### Written task a
Rewrite the shear panel text from "BRIEF SUMMARY OF" to "structural shear panels.", using "claddings" in place of "sheathings".

### Passage
There are also needs in the structural shear panel industry for structural shear panels that provide graspability to facilitate handling, since the standard size of structural shear panels are large (ie. 4′ wide by 8′ tall), and common panels without voids can typically only be grasped at their edges. The needs for structural shear panels that provide graspability to facilitate handling can be accomplished by the invention and use of structural shear panels with novel profile shapes comprised of voids, since the voids allow for points of graspability throughout the panel plane.
Furthermore there is a need in the structural shear panel industry for structural shear panels that provide ventilation, visibility, and the passage of light through the thickness of the structural shear panels, and that facilitate the passage of small conduits through the thickness of the structural shear panels, which can be accomplished by the invention and use of structural shear panels with novel profile shapes comprised of voids.
With the recent developments in Computer Numerical Control (CNC) technology industry, tools like computer controlled routers and other similar tools have allowed the means to mass produce precise and repeatable cutout voids shapes in panels, and thus allowed the means to create structural shear panels with novel profile shapes comprised of voids. The means to mass produce precise and repeatable cutout voids shapes in structural shear panels are needed in order to be able to make structural shear panels with novel profile shapes comprised of voids comply with building codes and standards, testings, and design guides, and so that the properties of structural shear panels with novel profile shapes comprised of voids are specified by engineers for the benefit of buildings' structural design.

BRIEF SUMMARY OF THE INVENTION

Novel structural shear panels used for construction of shear walls and shear diaphragms, as well as sheathings and deckings, and similar constructions, where the structural shear panels have novel shapes formed in a grid pattern, comprised of an ordered series of voids, and material in the form of a grid, called grid pattern structural shear panels, where the ordered series of voids reduce the amount of raw material and weight in said structural shear panels, and the material in the form of a grid is configured so that it resists the design loads required for the structural use of said grid pattern structural shear panels.
In addition, said grid pattern is characterized by said ordered series of voids and material in the form of a grid, where said material in the form of a grid, is configured so that it provides a surface for the connection of said grid pattern structural shear panels to framing members and other building components by the means of fasteners, consistent with industry codes and standards, testings, and design guides for spacings of said fasteners, said framing members, and said other building components.
Furthermore, where said ordered series of voids and said material in the form of a grid, provides points of graspability to facilitate handling throughout the plane of said grid pattern structural shear panel.
And where said ordered series of voids provide ventilation through the thickness, throughout the plane of said grid pattern structural shear panel.
And where said ordered series of voids provide visibility and the passage of light through the thickness, throughout the plane of said grid pattern structural shear panel.
And where said ordered series of voids, facilitate the penetration of small conduits through the thickness, throughout the plane of said grid pattern structural shear panel, without interrupting said material in the form of a grid.
Where the material in the form of a grid has boundary material at the edges of the grid pattern structural shear panels, and where said boundary material has a width.

### Written task b
In the entries below, put the lines from the line with "2.50 to 2.68: 0.040" to the line with "3.82 to 4.00: 0.085" into a JSON list of strings, one string per line, with blank lines left out.

### Records provided

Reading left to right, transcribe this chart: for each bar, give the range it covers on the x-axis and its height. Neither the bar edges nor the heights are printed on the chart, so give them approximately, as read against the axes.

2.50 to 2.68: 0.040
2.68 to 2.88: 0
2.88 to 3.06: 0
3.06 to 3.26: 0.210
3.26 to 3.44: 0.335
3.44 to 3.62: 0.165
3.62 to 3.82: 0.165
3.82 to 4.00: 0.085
---
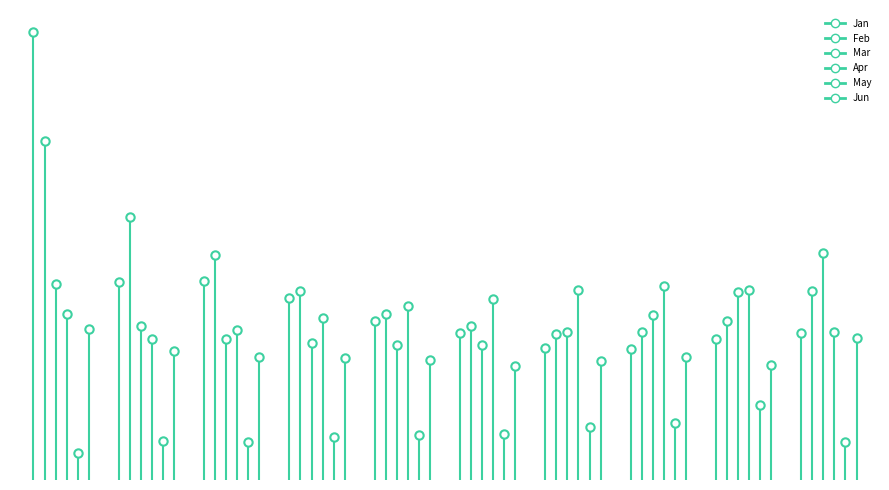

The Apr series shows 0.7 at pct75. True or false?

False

### Your solution a
BRIEF SUMMARY OF THE INVENTION

Novel structural shear panels used for construction of shear walls and shear diaphragms, as well as claddings and deckings, and similar constructions, where the structural shear panels have novel shapes formed in a grid pattern, comprised of an ordered series of voids, and material in the form of a grid, called grid pattern structural shear panels, where the ordered series of voids reduce the amount of raw material and weight in said structural shear panels, and the material in the form of a grid is configured so that it resists the design loads required for the structural use of said grid pattern structural shear panels.

### Your solution b
[
  "2.50 to 2.68: 0.040",
  "2.68 to 2.88: 0",
  "2.88 to 3.06: 0",
  "3.06 to 3.26: 0.210",
  "3.26 to 3.44: 0.335",
  "3.44 to 3.62: 0.165",
  "3.62 to 3.82: 0.165",
  "3.82 to 4.00: 0.085"
]